It is common for families to set up a family trust during the course of their relationship, usually upon the advice of their accountant. It is especially common for people who own their own business and they are often used to legitimately split their income in order to reduce tax.
However, they can cause problems in the event of separation depending on how they are established and whether they involve third parties.
How do family trusts work?
There are various types of family trusts. The most common ones are:
I. Discretionary trusts
These are trusts where the trustee has the discretion about how the income and capital of the trust are to be distributed amongst the beneficiaries. The beneficiaries are usually family members.
II. Unit trusts
These are trusts composed of a pre-determined number of units. The income and capital of the trust are divided based on the number of units held by each owner.

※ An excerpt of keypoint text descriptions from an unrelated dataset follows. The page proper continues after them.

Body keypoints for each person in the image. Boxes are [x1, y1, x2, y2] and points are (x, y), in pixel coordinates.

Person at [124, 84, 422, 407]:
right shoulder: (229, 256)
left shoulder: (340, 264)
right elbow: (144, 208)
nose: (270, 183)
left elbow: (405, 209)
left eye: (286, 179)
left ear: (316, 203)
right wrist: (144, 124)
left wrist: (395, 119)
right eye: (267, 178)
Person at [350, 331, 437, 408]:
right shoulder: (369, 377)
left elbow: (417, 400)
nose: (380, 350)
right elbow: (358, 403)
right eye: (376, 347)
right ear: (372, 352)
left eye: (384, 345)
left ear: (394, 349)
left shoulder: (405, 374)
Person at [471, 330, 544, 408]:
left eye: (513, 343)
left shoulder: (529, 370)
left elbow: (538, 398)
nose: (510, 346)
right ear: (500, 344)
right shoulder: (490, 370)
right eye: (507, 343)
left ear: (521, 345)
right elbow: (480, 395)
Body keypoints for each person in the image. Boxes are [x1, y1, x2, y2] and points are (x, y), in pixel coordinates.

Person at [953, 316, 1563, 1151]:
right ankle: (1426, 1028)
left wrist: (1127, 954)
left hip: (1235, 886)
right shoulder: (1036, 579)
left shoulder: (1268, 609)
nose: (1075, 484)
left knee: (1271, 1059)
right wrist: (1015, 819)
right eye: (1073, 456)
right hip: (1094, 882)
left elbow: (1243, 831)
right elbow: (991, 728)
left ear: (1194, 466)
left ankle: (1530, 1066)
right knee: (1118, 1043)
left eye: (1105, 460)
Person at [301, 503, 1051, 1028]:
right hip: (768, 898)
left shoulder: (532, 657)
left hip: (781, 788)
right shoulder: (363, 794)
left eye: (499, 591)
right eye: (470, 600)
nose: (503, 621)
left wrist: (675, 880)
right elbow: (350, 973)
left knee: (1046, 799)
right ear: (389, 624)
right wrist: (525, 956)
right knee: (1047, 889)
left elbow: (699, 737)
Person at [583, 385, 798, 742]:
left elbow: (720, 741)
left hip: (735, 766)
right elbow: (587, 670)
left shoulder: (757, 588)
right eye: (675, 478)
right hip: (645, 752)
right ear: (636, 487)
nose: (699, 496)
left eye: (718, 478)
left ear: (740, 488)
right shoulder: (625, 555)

Trusts have the following:
- A trust deed which sets out the details of the trust including the rights, obligations and entitlements. The trust deed has to comply with the necessary legislation;
- A settlor who is the person who establishes the trust;
- In some cases there is an Appointor who can appoint and remove the trustee;
- The trustee who is the person or persons or company who administers the capital and income of the trust in accordance with the trust deed. The trustee owns the trust assets but can only deal with them as permitted by the deed;
- The beneficiaries who are the people or companies or trusts who receive the capital and income from the trust.
Are the assets in the family trust included in the pool of available property in a divorce?

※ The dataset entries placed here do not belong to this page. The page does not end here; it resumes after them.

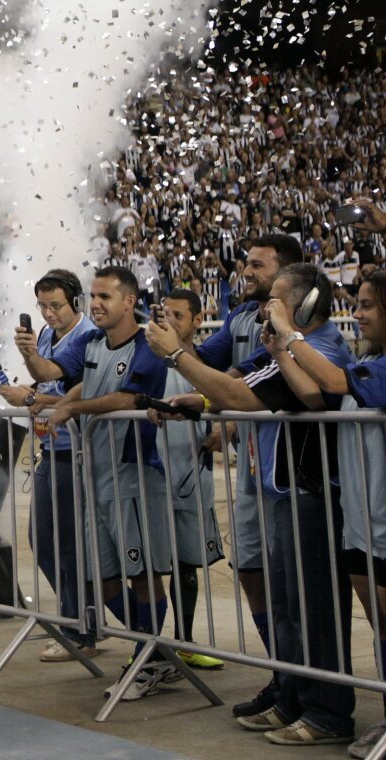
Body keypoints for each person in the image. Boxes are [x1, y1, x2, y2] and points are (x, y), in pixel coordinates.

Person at [149, 264, 356, 745]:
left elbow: (242, 395)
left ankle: (327, 712)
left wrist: (178, 355)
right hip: (285, 493)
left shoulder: (318, 349)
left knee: (315, 609)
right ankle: (293, 698)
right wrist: (199, 401)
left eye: (278, 300)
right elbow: (239, 384)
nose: (267, 308)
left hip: (310, 496)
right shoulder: (286, 350)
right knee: (288, 604)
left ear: (302, 307)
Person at [145, 233, 303, 717]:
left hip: (294, 472)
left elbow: (247, 387)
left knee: (296, 580)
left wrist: (201, 382)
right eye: (246, 264)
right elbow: (211, 369)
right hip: (252, 472)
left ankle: (309, 685)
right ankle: (284, 674)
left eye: (258, 265)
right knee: (252, 570)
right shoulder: (238, 318)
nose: (246, 271)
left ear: (287, 271)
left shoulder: (302, 324)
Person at [25, 266, 174, 700]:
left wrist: (73, 408)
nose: (96, 304)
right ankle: (158, 651)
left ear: (129, 301)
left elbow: (130, 397)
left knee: (143, 573)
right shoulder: (90, 343)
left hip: (132, 473)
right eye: (93, 296)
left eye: (105, 296)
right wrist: (48, 394)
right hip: (94, 476)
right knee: (104, 579)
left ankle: (150, 658)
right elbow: (60, 375)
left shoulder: (147, 344)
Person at [257, 269, 386, 758]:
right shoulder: (369, 359)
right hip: (361, 520)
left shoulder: (369, 364)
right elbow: (315, 396)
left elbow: (330, 379)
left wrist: (290, 335)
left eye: (368, 305)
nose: (358, 313)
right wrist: (278, 350)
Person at [0, 269, 97, 662]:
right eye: (42, 306)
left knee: (64, 543)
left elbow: (55, 377)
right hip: (51, 447)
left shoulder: (88, 336)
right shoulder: (44, 336)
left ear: (75, 301)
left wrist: (30, 387)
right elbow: (44, 386)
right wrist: (26, 394)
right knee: (44, 540)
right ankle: (78, 620)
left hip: (75, 450)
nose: (48, 313)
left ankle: (80, 626)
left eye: (55, 305)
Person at [148, 291, 225, 671]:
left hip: (193, 474)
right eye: (166, 314)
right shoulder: (147, 358)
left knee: (186, 562)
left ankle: (185, 640)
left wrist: (224, 427)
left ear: (197, 320)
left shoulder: (209, 362)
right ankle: (146, 644)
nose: (171, 321)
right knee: (147, 563)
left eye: (179, 315)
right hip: (151, 474)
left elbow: (230, 400)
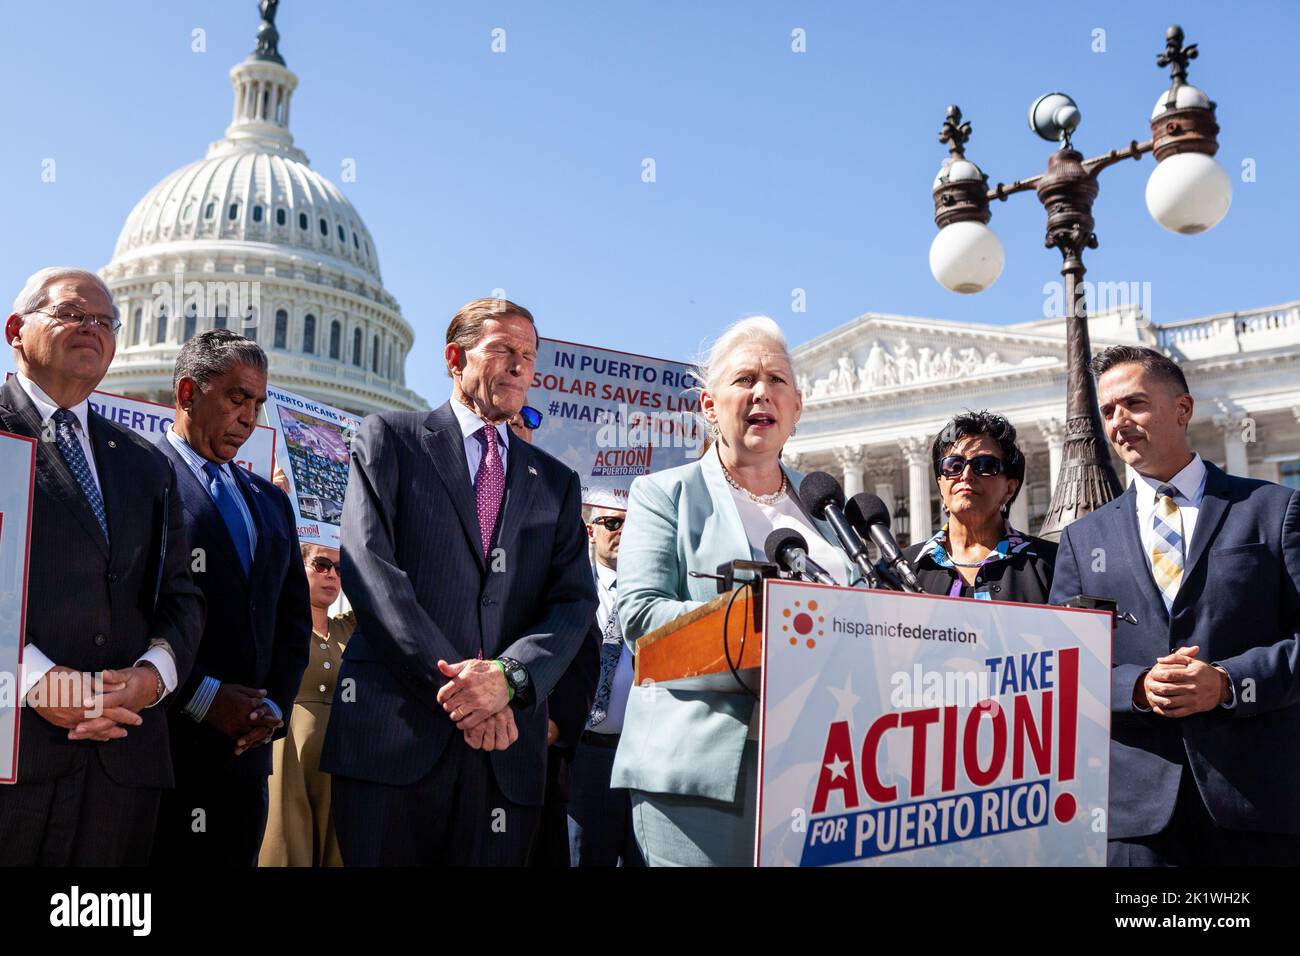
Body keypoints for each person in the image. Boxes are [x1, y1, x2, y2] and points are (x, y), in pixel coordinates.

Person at [320, 297, 597, 866]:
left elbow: (572, 605)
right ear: (455, 357)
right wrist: (465, 691)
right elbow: (372, 571)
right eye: (502, 350)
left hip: (505, 754)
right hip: (395, 740)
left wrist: (508, 680)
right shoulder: (389, 439)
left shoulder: (557, 484)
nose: (519, 366)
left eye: (528, 354)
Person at [611, 315, 856, 866]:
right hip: (703, 778)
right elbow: (642, 620)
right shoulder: (663, 495)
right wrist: (767, 634)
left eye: (776, 381)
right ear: (708, 405)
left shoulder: (829, 513)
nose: (761, 392)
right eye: (744, 380)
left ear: (798, 407)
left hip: (825, 771)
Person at [1050, 344, 1300, 866]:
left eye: (1135, 404)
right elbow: (1061, 666)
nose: (1119, 423)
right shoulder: (1081, 539)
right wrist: (1136, 688)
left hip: (1254, 807)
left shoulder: (1271, 510)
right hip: (1136, 821)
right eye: (1109, 411)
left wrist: (1228, 683)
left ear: (1183, 409)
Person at [0, 267, 203, 865]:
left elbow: (179, 594)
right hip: (14, 748)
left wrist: (150, 678)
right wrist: (35, 680)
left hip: (122, 761)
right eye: (71, 314)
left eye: (105, 323)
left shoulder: (146, 463)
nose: (91, 329)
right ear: (16, 329)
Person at [153, 330, 310, 866]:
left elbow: (291, 620)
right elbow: (128, 610)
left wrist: (272, 707)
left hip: (245, 758)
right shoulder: (140, 477)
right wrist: (202, 697)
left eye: (258, 404)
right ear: (188, 393)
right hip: (164, 750)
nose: (249, 417)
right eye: (237, 398)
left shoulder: (269, 500)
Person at [505, 402, 601, 868]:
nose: (518, 427)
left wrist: (558, 723)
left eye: (526, 421)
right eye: (507, 421)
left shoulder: (555, 504)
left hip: (534, 744)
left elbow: (581, 628)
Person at [258, 542, 355, 867]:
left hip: (339, 757)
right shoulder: (278, 624)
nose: (331, 575)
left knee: (337, 849)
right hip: (288, 755)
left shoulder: (348, 628)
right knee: (287, 847)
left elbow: (378, 594)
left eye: (340, 569)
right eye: (321, 564)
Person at [899, 410, 1056, 602]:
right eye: (953, 465)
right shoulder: (902, 570)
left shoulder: (1051, 564)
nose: (965, 475)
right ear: (940, 484)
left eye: (985, 465)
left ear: (1009, 488)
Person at [568, 501, 645, 867]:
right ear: (590, 529)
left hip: (647, 755)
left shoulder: (661, 591)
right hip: (588, 757)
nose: (624, 532)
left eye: (634, 523)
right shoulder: (571, 587)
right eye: (613, 522)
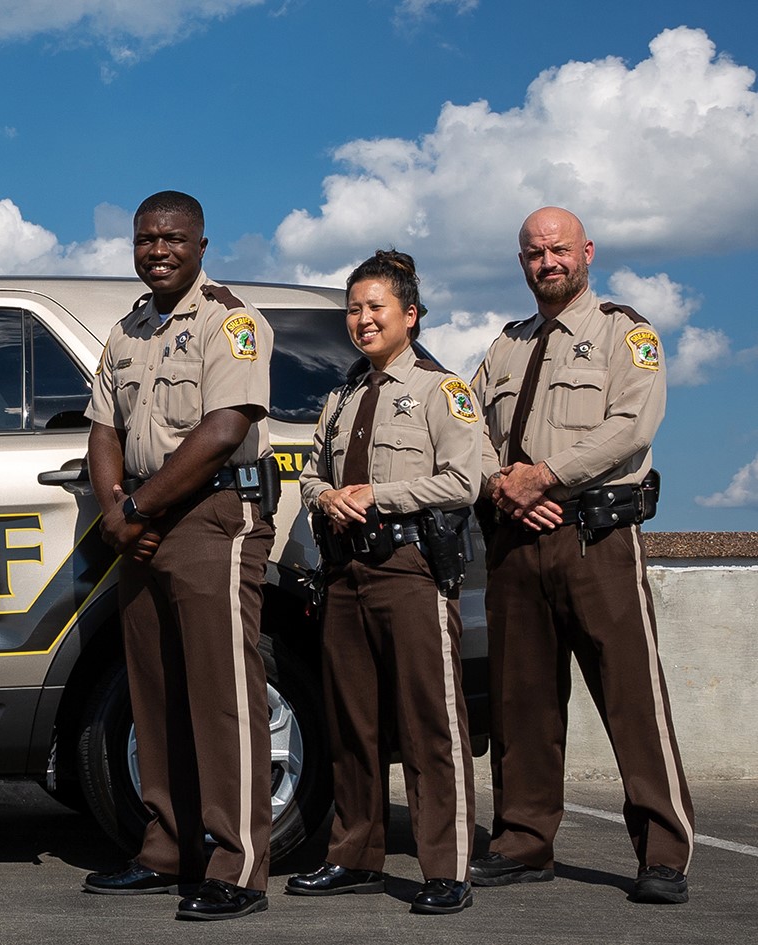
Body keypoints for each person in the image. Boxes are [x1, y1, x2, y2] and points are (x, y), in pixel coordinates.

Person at [468, 207, 694, 904]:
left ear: (585, 251)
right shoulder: (504, 346)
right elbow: (467, 427)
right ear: (521, 262)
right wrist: (502, 484)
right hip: (515, 540)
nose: (547, 262)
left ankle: (661, 851)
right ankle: (522, 840)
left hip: (594, 538)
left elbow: (631, 426)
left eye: (558, 249)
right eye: (534, 253)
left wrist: (546, 474)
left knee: (630, 698)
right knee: (520, 702)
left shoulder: (625, 333)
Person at [79, 191, 279, 921]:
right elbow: (104, 427)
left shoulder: (231, 321)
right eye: (144, 238)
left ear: (199, 243)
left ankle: (239, 865)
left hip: (212, 520)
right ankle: (166, 846)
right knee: (154, 693)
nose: (156, 249)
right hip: (142, 526)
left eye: (170, 238)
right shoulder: (127, 330)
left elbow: (224, 429)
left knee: (223, 696)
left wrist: (136, 508)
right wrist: (114, 510)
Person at [291, 251, 479, 914]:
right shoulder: (340, 398)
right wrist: (326, 497)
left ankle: (444, 867)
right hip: (345, 573)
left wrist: (380, 495)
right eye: (353, 308)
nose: (362, 319)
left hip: (409, 571)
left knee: (431, 724)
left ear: (410, 314)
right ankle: (352, 855)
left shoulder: (440, 389)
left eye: (375, 307)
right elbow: (311, 473)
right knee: (352, 725)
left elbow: (463, 481)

There have been several cases about this. The assets in the family trust can be considered one of the following:
- Property of the parties by virtue of the fact they control the assets in the trust (even if they don’t own them);
- A financial resource. If there is not the requisite level of control of the assets in the trust they will not be considered property but a court can have regard to them in dividing the property of the parties because they have value to one or both of the parties;
- A mere expectancy. If someone expects to receive assets from a trust but there is no level of control of when or how much they will receive it will be regarded as an expectancy.
In determining which category the assets of the trust fall, a court will have regard to the level of control the parties have over the assets in the trust. If one or both parties have a high degree of control the trust will be regarded as the “alter ego” of the parties. In most straight forward family trusts the parties or a company of which they are the directors will be the trustee. Therefore, they control the assets of the trust and those assets form part of the pool of matrimonial property available for distribution between the parties.
However, there are other cases where it isn’t so straight forward. If the trustees or beneficiaries include people other than the parties or the trustee is a company of which other people are directors then it is necessary to examine just how much control the parties have over the trust assets. Sometimes family trusts are established intentionally so that the control over the assets rests with people or companies other than the husband and wife. In that case, the assets and trust are more likely to be regarded as a financial resource or mere expectancy.
To determine the issue of control it’s necessary to look at the terms of trust deed in each case.
What if assets are put into a trust to keep them away from the other?
The court has the power under the Family Law Act to set aside a transaction which is entered into to defeat a claim. In other words, if a person puts matrimonial property into a trust which is controlled by another person or company, that transaction can be set aside. But only where the transaction was entered into for the purpose of depriving the other of their lawful entitlement. If a transaction was entered into for other purposes, such as a genuine commercial transaction or to reduce tax, it might not be set aside. The timing of the transaction is also relevant. A transaction late in the relationship or following separation is more likely to be set aside.
How does a trust get split up?
As part of the property settlement, there needs to be an order or agreement about what is going to happen with the trust and the assets in it. One option is to wind up the trust and sell or distribute the assets in the trust and pay any tax and other liabilities associated with doing so.
More often one person will want to retain the trust. In this case, parties may agree or the court may order one person to relinquish their interest in the trust by resigning as the Appointor or trustee or a director of a corporate trustee and to sign a document to forgo their interest as a beneficiary of the trust. As part of this process, the person who retains the trust can be required to transfer assets out of the trust to the other person or an entity they control.
What about loans?
It is common for there to be loans from the family trust to one of the parties and vice versa. If there is a loan to the parties from the trust there may be tax liabilities involved if the loans are not repaid within a specified period. These loans are sometimes referred to as “Division 7A loans” referring to the division of the Income Tax Assessment Act. In general loans to and from the family trust will need to be repaid.
Whether establishing a family trust or contemplating separation or going through a separation it is a good idea to get advice from an experienced specialist lawyer. It is also a good idea to talk to your accountant at an early stage.